→ **Text provided**
# Aspiring Natural Horsemanship Trainer looking for career advice



## natisha (Jan 11, 2011)

I would suggest before doing any training that you learn to ride- in lessons. Start with easy, forgiving horses then work your way to tougher ones. You need to learn how & why a horse does something as it relates to what you do.
Be open to different ways of doing things because what may work with one horse may not with another.


----------



## gssw5 (Jul 30, 2013)

You could start by volunteering at a horse rescue or sanctuary to get some hands on experience with horses. 

You have a lot of book knowledge so that is good for learning theory and behavior but cannot replace hands on experience. You might try just putting yourself out there on Facebook, and other training forums in your area saying your looking to gain experience with horses, be willing to work for free for now and see who bites. Most likely nobody is going to want to pay you until you have proven yourself. Once you have had some success word of mouth travels fast.

I am curious as to the reason behind wanting to use "Natural Horsemanship" (aka negative reinforcement) over Positive reinforcement. Surely your experience at the zoos and marine centers has given you a stronger background with the use of positive reinforcement vs negative reinforcement, why not use those skills and that knowledge with horses.

I know several people who have backgrounds in animal training using positive reinforcement, to train horses, learning theory is the same across all species.


----------



## Cherie (Dec 16, 2010)

I am afraid that you don't know what you don't know. You need to start with lessons and with 'hands on' experience around horses that does not include training them -- since you can't do what you don't know how to do. Trying to actually train horses now would be like applying for a job as a pilot when you do not know how to fly a plane. 

You need to find someone that will teach you how to handle horses, groom them, saddle them clean up behind them, etc. Make yourself useful to an actual horseman or to a stable or any other facility in exchange for lessons. You will learn more by 'osmosis' just being around good horsemen and women. 

Never apply for a job claiming to be something you are not. It is only going to result in spoiled horses and you getting hurt or disillusioned.


----------



## Saranda (Apr 14, 2011)

First, become a student. Your goal is admirable, however, from what you've told, your experience with horses isn't nearly enough to be ready to train professionally. Good luck! Others here have advised basically what I would have.


----------



## greentree (Feb 27, 2013)

Before you can correct OTHER horse's and people's problems, you must experience them for yourself. The timing of horsemanship is not a skill learned from a book, or a video. And TIMING in training , is what it is ALL about. 

Some humans are born with it, it seems. Others NEVER get it. The only way for most to GET it is to DO it. 

Best wishes!


----------



## Foxhunter (Feb 5, 2012)

You certainly have some qualifications and a variety of experience, unfortunately not a lot of it is going to be any good in training horses.

I agree that you need to get hands on experience just with day to day handling and being around horses and learn to rode.

Personally I have found that people Ho have studied and learned through college and university have a very poor idea of what real life with horses is all about.

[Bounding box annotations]
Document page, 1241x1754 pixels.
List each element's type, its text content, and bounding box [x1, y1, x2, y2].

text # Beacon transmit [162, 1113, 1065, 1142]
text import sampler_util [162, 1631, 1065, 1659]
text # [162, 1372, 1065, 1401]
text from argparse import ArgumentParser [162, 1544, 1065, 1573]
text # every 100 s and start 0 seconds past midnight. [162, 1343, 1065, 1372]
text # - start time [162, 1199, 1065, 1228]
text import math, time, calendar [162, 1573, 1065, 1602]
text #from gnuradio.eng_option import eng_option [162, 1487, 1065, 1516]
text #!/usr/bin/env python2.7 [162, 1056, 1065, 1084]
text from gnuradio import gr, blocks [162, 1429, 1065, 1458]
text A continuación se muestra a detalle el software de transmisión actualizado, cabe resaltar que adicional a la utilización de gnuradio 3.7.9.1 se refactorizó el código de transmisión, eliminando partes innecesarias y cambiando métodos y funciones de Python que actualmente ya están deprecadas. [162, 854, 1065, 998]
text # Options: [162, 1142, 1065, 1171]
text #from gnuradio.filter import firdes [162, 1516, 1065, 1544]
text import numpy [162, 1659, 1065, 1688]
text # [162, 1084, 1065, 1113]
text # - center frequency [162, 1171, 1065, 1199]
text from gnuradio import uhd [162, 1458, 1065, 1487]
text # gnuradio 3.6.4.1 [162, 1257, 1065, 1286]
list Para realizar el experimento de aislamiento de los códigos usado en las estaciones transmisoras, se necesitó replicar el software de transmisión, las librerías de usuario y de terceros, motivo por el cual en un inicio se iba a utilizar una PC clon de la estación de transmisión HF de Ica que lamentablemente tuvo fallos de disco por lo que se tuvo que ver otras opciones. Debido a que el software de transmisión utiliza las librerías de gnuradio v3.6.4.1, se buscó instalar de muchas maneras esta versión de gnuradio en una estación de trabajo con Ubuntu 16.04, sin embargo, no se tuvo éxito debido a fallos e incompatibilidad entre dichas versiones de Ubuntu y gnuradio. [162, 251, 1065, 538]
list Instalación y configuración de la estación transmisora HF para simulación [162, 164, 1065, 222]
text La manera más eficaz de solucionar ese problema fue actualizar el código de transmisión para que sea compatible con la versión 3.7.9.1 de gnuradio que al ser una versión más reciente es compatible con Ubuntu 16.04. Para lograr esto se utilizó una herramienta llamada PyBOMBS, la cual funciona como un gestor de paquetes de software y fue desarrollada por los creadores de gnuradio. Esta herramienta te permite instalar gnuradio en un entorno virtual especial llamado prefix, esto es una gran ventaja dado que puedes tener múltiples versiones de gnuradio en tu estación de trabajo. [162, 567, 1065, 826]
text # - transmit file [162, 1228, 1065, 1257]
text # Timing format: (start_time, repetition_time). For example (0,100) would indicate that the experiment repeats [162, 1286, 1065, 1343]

→ **Tasks**
(1) In the horse training thread, do these statements agree with it? Answer yes or no for each and quote the deciding words. (a) Cherie compares trying to train horses now to applying for a pilot job without knowing how to fly. (b) greentree says the timing of horsemanship can be learned from a book or a video. (c) gssw5 suggests volunteering at a horse rescue or sanctuary.
(2) Write out everything in the horse training thread from "Be open to different" down to "mouth travels fast.", word for word.
(3) In the horse training thread, what does gssw5 say "Natural Horsemanship" is also known as?
Work only from the horse training thread.

→ **Responses by task**
(1)
(a) Yes: "Trying to actually train horses now would be like applying for a job as a pilot when you do not know how to fly a plane."
(b) No: "The timing of horsemanship is not a skill learned from a book, or a video."
(c) Yes: "You could start by volunteering at a horse rescue or sanctuary to get some hands on experience with horses."

(2)
Be open to different ways of doing things because what may work with one horse may not with another.


----------



## gssw5 (Jul 30, 2013)

You could start by volunteering at a horse rescue or sanctuary to get some hands on experience with horses. 

You have a lot of book knowledge so that is good for learning theory and behavior but cannot replace hands on experience. You might try just putting yourself out there on Facebook, and other training forums in your area saying your looking to gain experience with horses, be willing to work for free for now and see who bites. Most likely nobody is going to want to pay you until you have proven yourself. Once you have had some success word of mouth travels fast.

(3) Negative reinforcement.